My chosen method of printing was determined by the printer and was digital. I am getting 5 copies of my book printed. Larger runs would have transferred to offset, but offset was too high a cost to do for just 5 copies.
My final experiences with this design process…..I visited my printer today to proof the book. They had accidentally stitched the Singer sewing on the spine instead of 5mm in. I took the proof home and looked at it a lot and the spine stitching grew on me, due to the fact that the book lies flat with it. I decided to go with that, but Spread 7 and the cover needed work to bring it into line with the spinal stitching. The rest of the book was great and the 5mm fold allowance looked better in than out, even with final stitching.
One of the issues to fix was the broken word on Spread 7 – it was originally intended that the letters ran together, but now that we’re doing a flat layout, it needed to be joined up.

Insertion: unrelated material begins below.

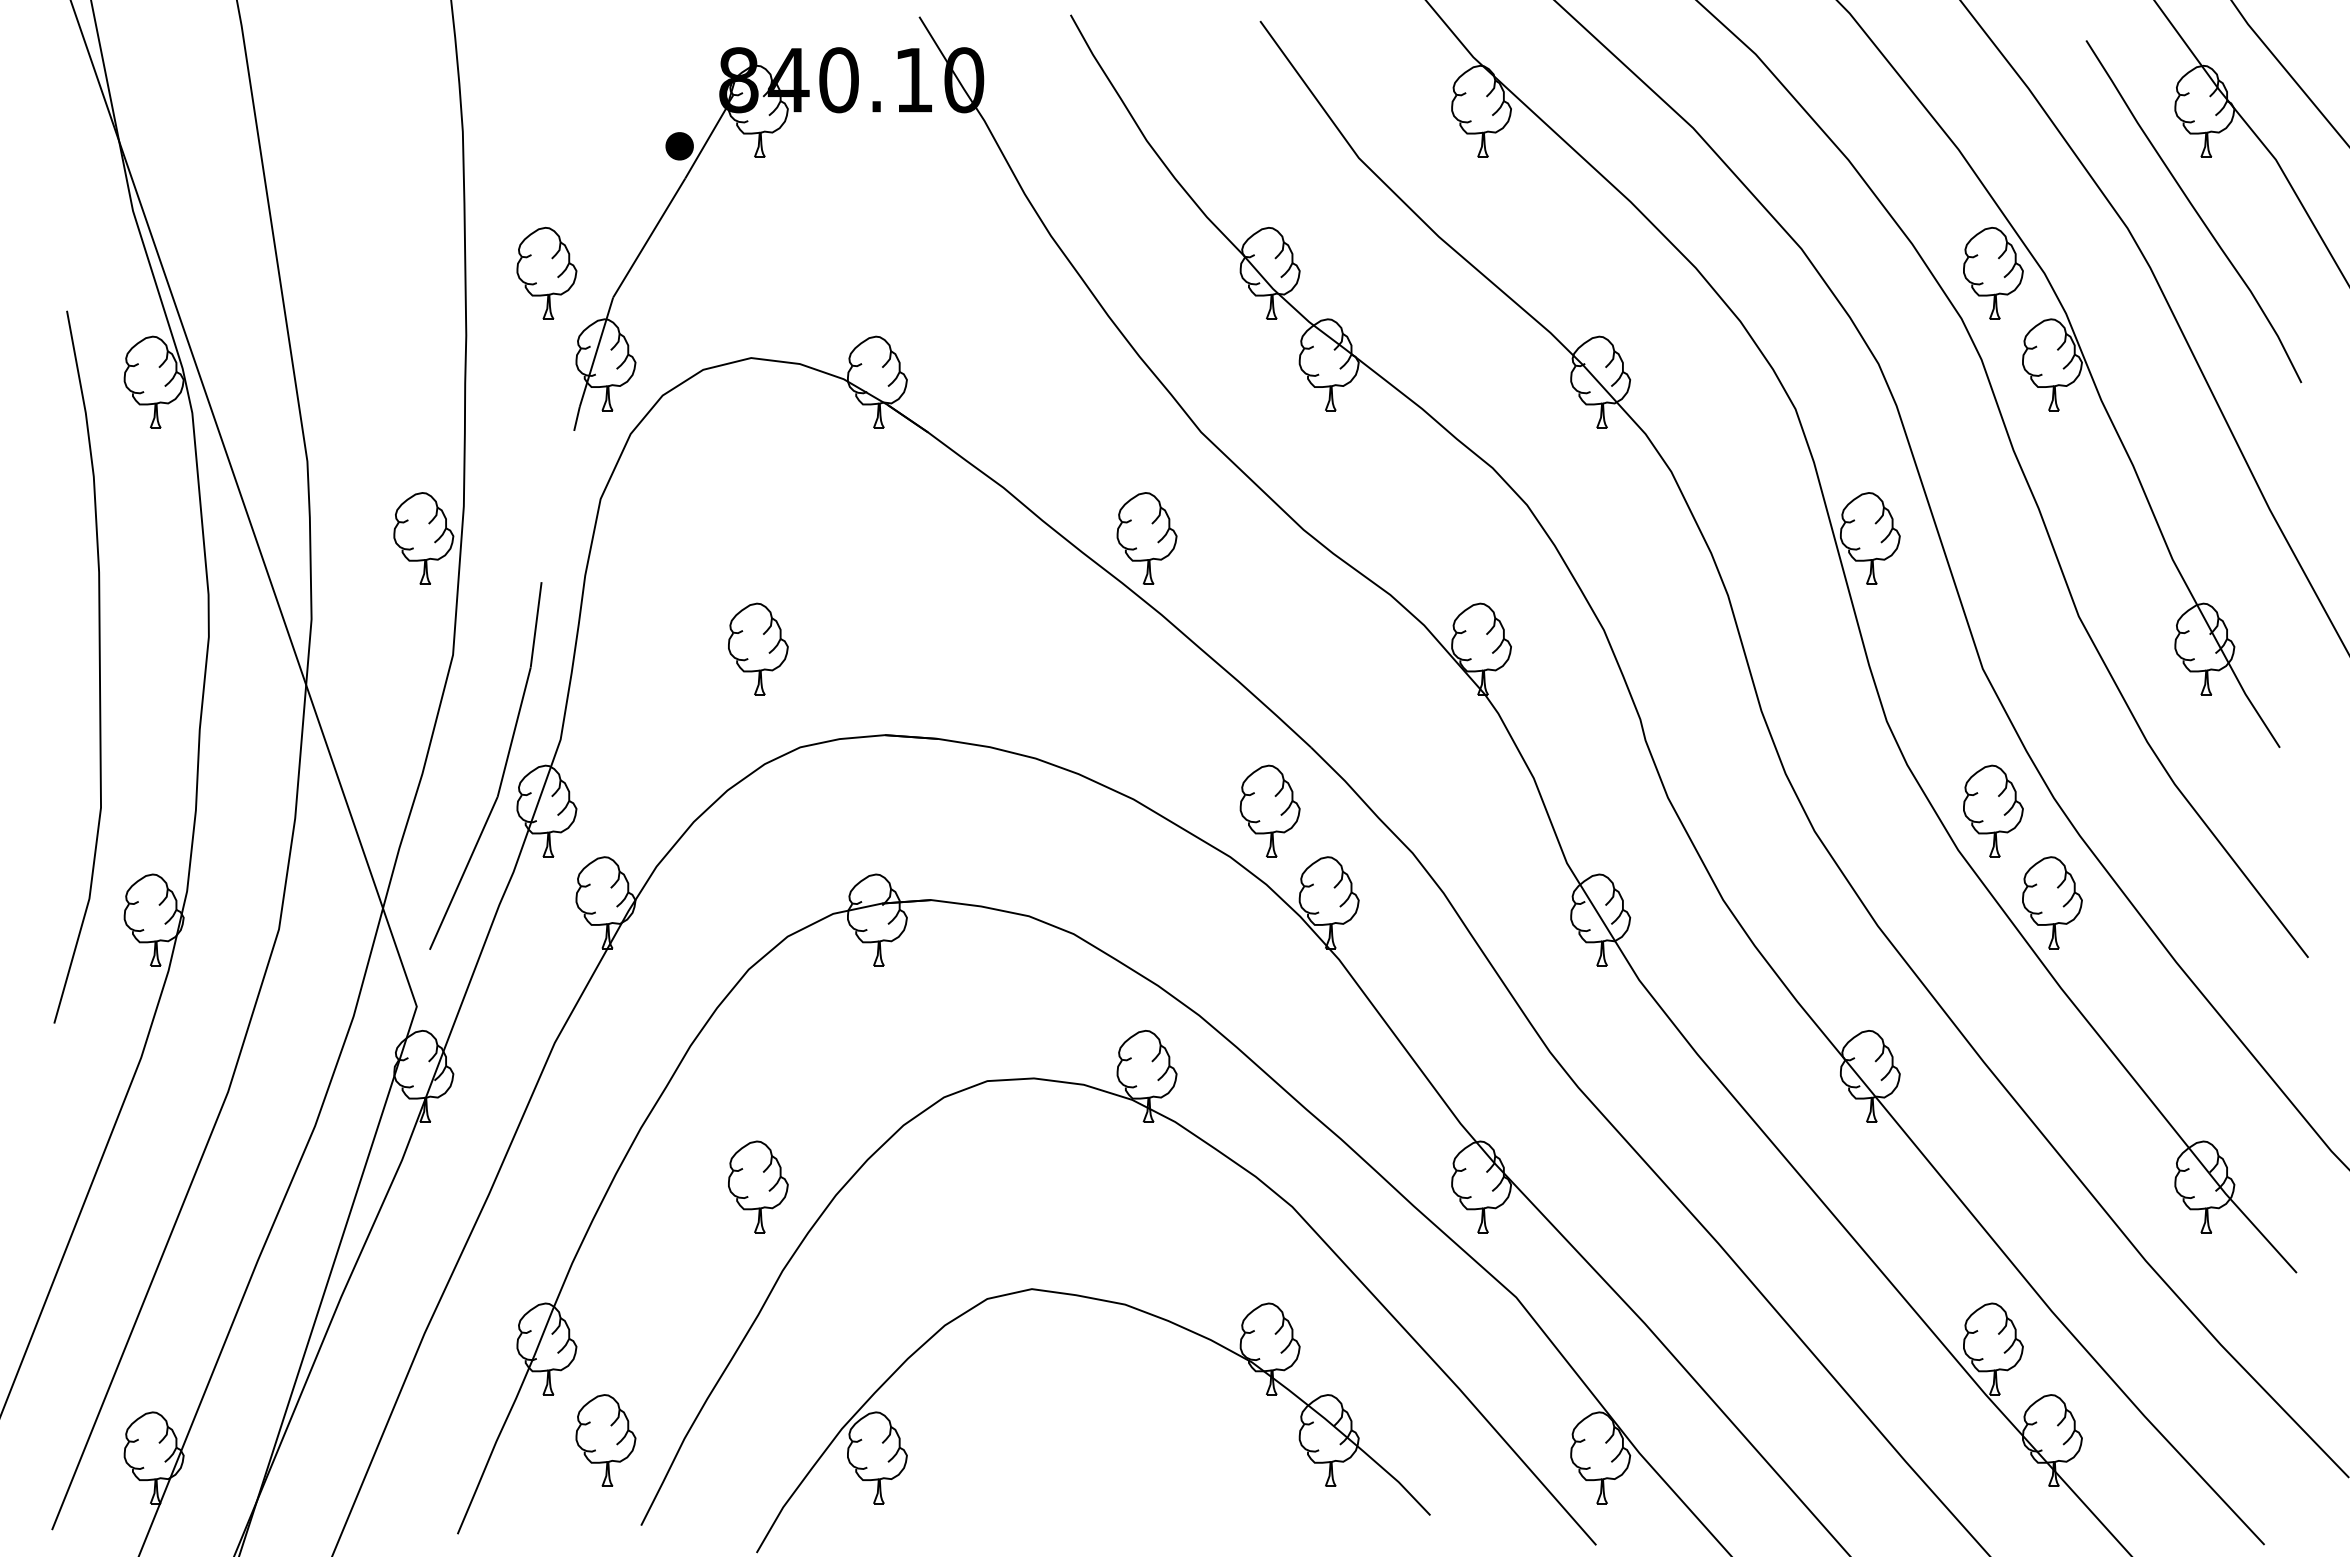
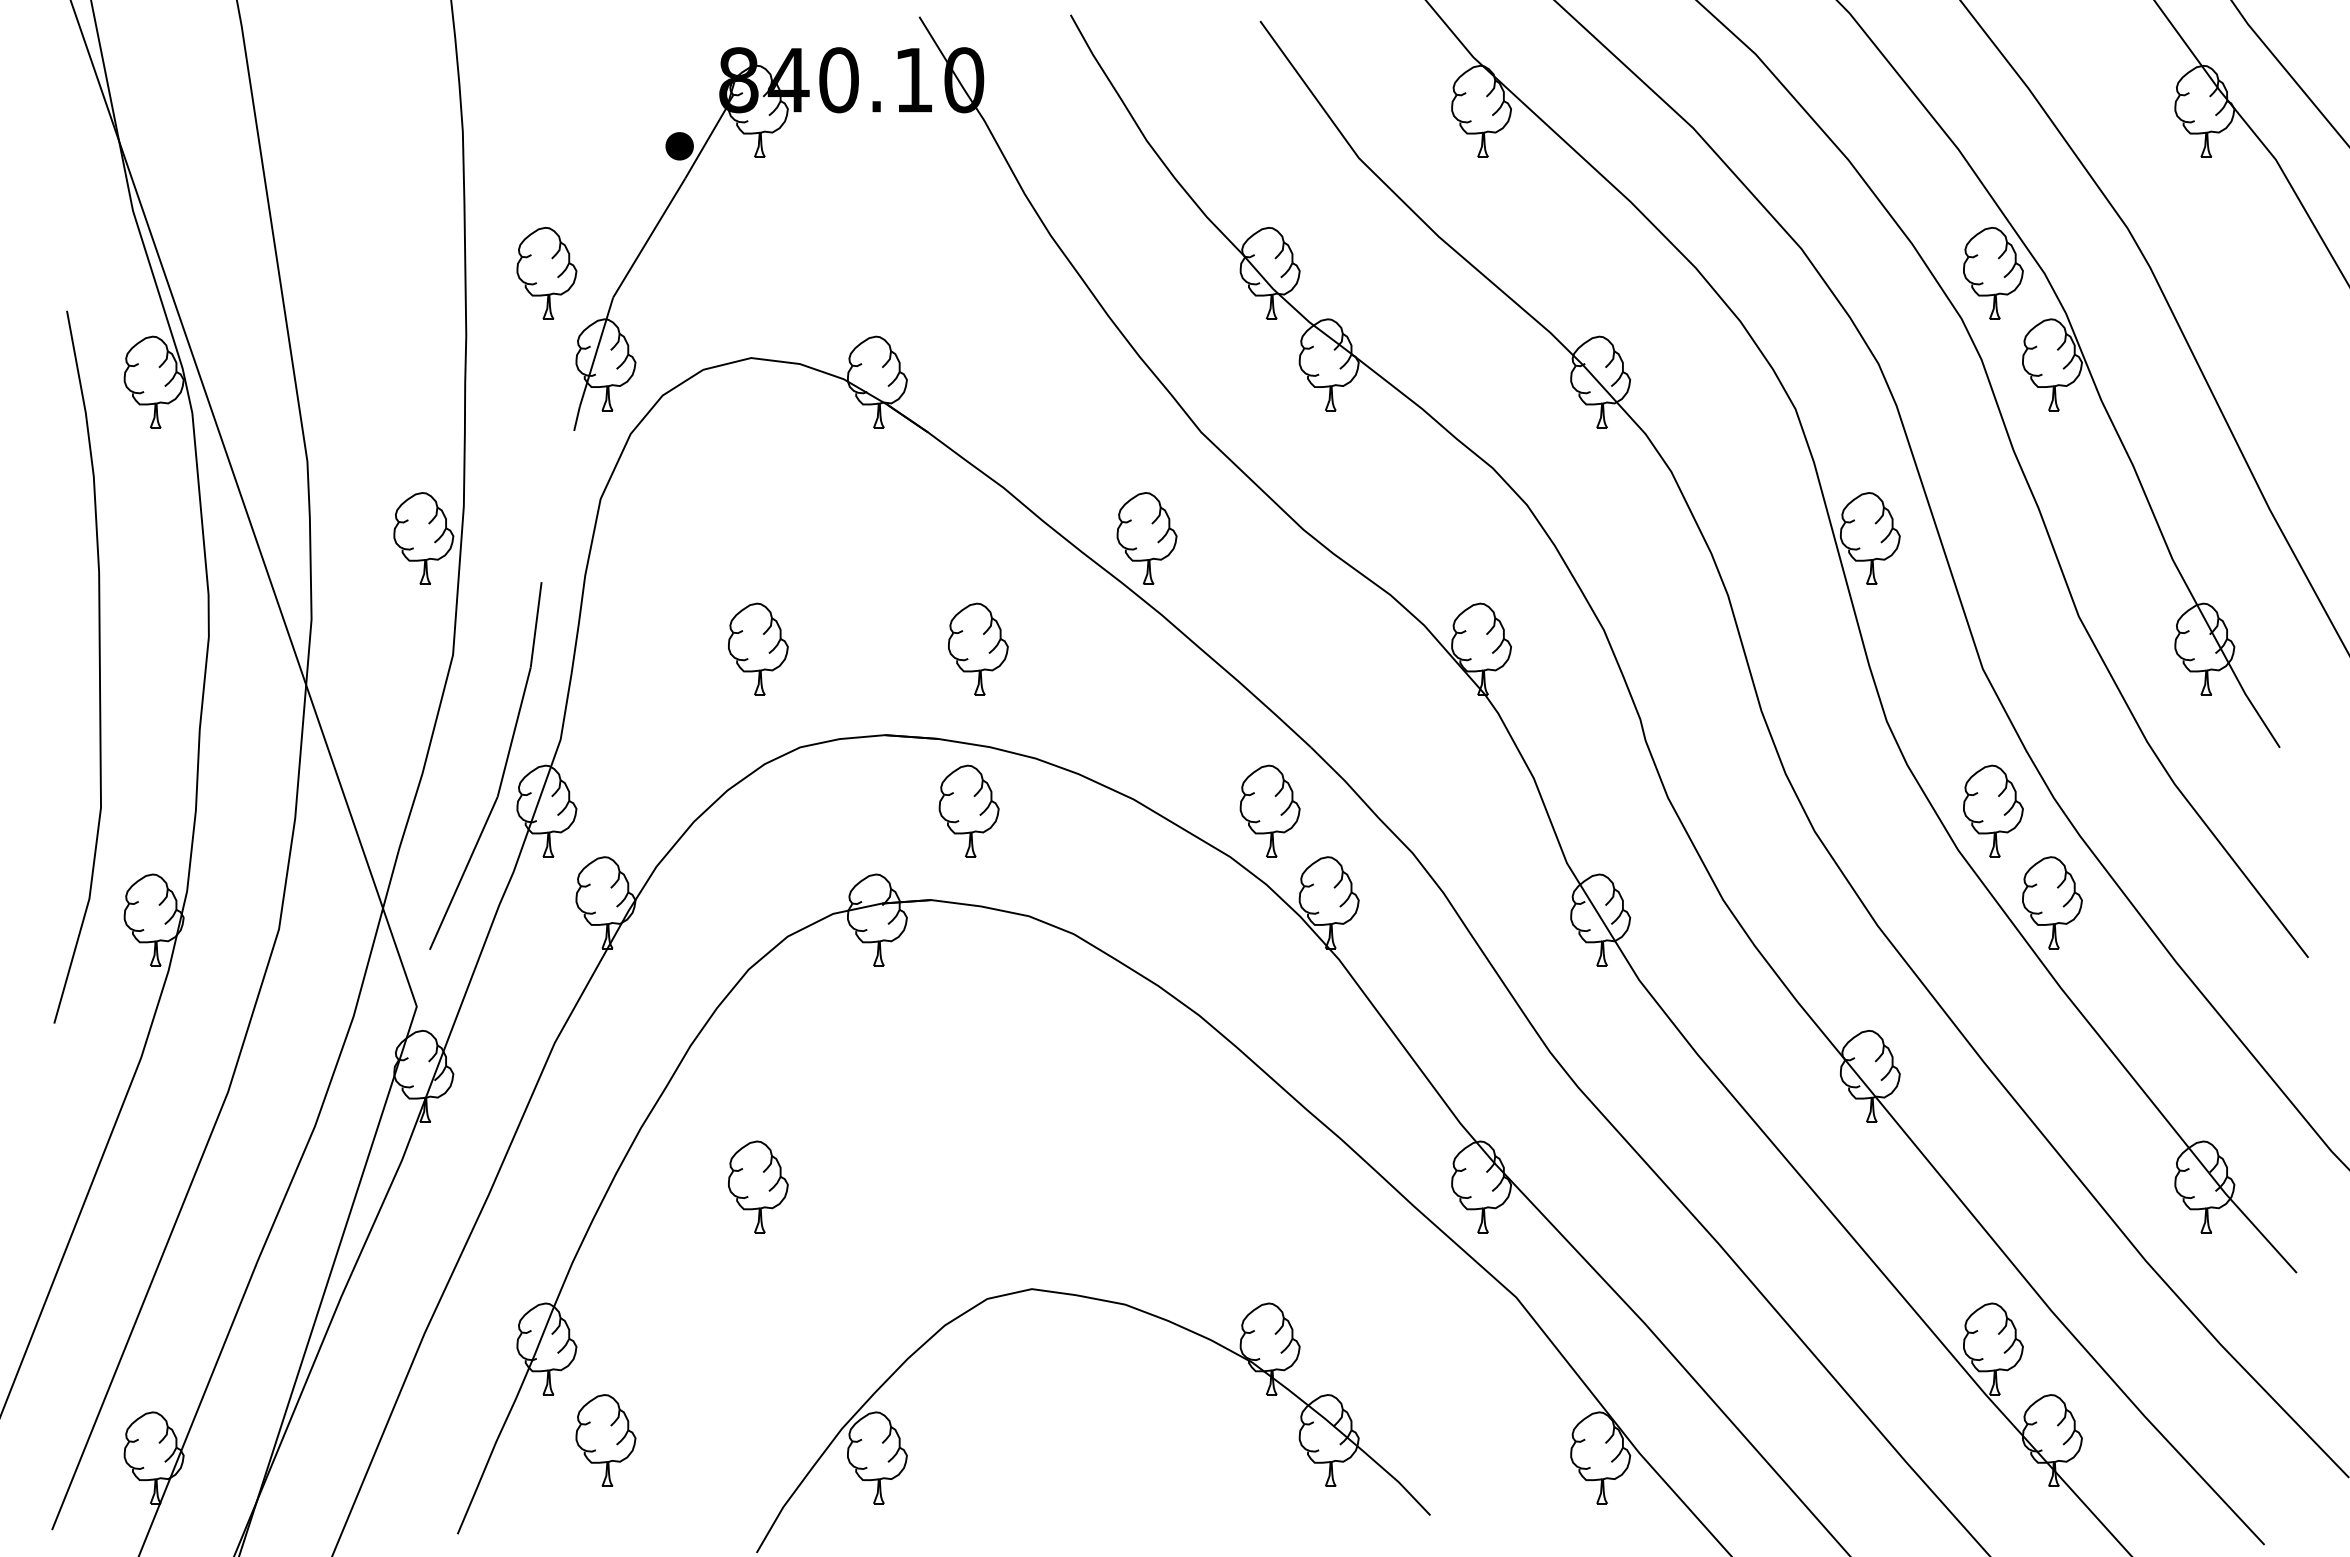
curve at (2194, 210): present -> none
part at (978, 648): none -> present
part at (968, 810): none -> present
part at (1143, 1122): present -> none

I’m not going to enhance my book with a dust jacket as I’m working flat out for the money to pay for printing and I also think a dust jacket on such a thin book that is designed like mine is a bit silly too. I’m beavering away making an interactive PDF at the moment and working blind because I don’t have the latest version of Adobe software. But never mind that, my colleagues and peers are helping! Here are some images of the proof I approved today (though cover and Spread 7 were revamped before going on the press):
Beautiful end tails, love it!
The Singer stitching in the middle looks really nice, with a little texture.
Example of flat layout. I really quite liked it and the fold allowance of 5mm enhanced this book well in the spreads.